La Escuela Superior de Música Reina Sofía compone y graba una sinfonía inspirada en los resultados financieros de una de sus corporaciones mecenas

Uno de los principales objetivos de marcas y empresas desde finales del siglo XX ha sido rebatir a Pier Paolo Pasolini, quien afirmó que la verdadera cultura jamás podría convertirse en un consumible. Para él, la forma definitiva de detectar una sociedad en declive era el momento en que comprar algo se asociaba con algún valor cultural. Cincuenta años después de su muerte no solo es prácticamente imposible distinguir arte de negocio, sino que el negocio se ha elevado a la categoría de arte. Las marcas ya no tienen consumidores, tienen fans; los empresarios se comportan como estrellas del pop y, ahora también, los resultados empresariales son fuente de inspiración creativa.
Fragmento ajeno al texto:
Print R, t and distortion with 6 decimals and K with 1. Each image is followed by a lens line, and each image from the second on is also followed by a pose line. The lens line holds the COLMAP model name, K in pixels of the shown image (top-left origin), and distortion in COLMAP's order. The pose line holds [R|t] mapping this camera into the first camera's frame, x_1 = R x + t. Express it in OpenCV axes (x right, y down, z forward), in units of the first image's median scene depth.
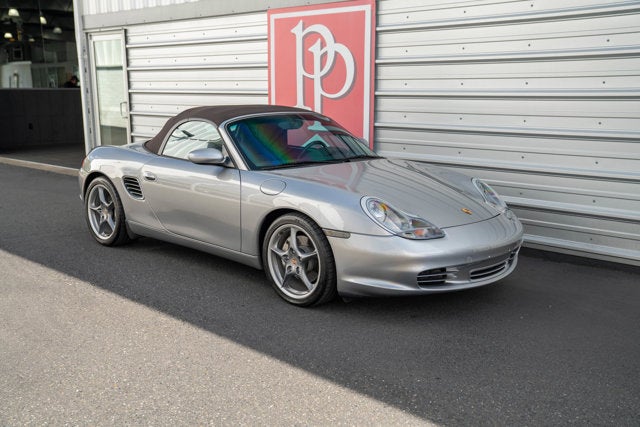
lens RADIAL K [[701.0, 0, 323.0], [0, 701.0, 211.0], [0, 0, 1]] dist [0.061522, 0.000000]
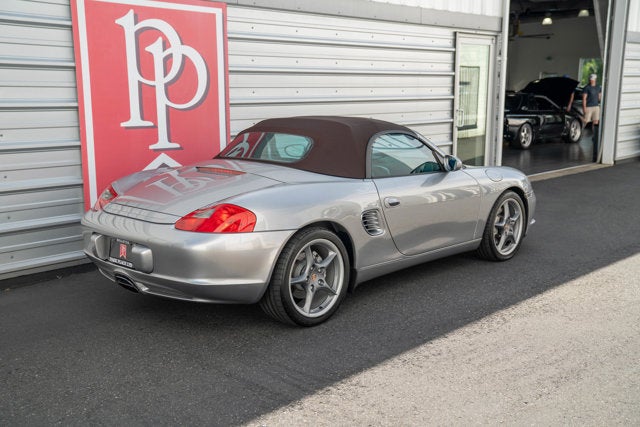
lens RADIAL K [[701.0, 0, 320.9], [0, 701.0, 215.5], [0, 0, 1]] dist [0.061522, 0.000000]
pose [[0.000897, -0.178925, 0.983862, -0.858290], [0.176152, 0.968506, 0.175971, -0.156543], [-0.984363, 0.173152, 0.032386, 0.830860]]
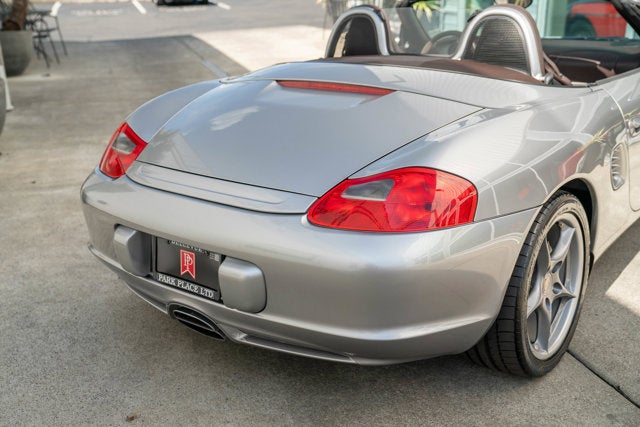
lens RADIAL K [[627.9, 0, 321.7], [0, 627.9, 215.7], [0, 0, 1]] dist [0.002248, 0.000000]
pose [[-0.145103, -0.305475, 0.941079, -0.530508], [0.182165, 0.926637, 0.328875, -0.150268], [-0.972502, 0.219153, -0.078811, 0.982977]]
Este último clavo en el ataúd lo han clavado al unísono la Escuela Superior de Música Reina Sofía y el ecosistema creativo que integra la corporación Jungle (publicidad, tecnología, comunicación, diseño…), quienes han colaborado para desarrollar una pieza musical inspirada en los resultados económicos de la empresa en 2024. Negocio para tus oídos. ¿Estamos ante la sublimación definitiva de la relación entre arte y comercio? “No sabemos si es la definitiva, pero sí creemos que es una de las más auténticas que hemos vivido y el proyecto demuestra el gran potencial que existe cuando dos mundos tradicionalmente separados, como la creación artística y la gestión corporativa, se encuentran en un terreno común. Muestra cómo el arte puede enriquecer el lenguaje empresarial, dándole una dimensión más humana y emocional”, responde Jorge Féliz, responsable de mecenazgo y desarrollo de la Escuela Superior de Música Reina Sofía de Madrid.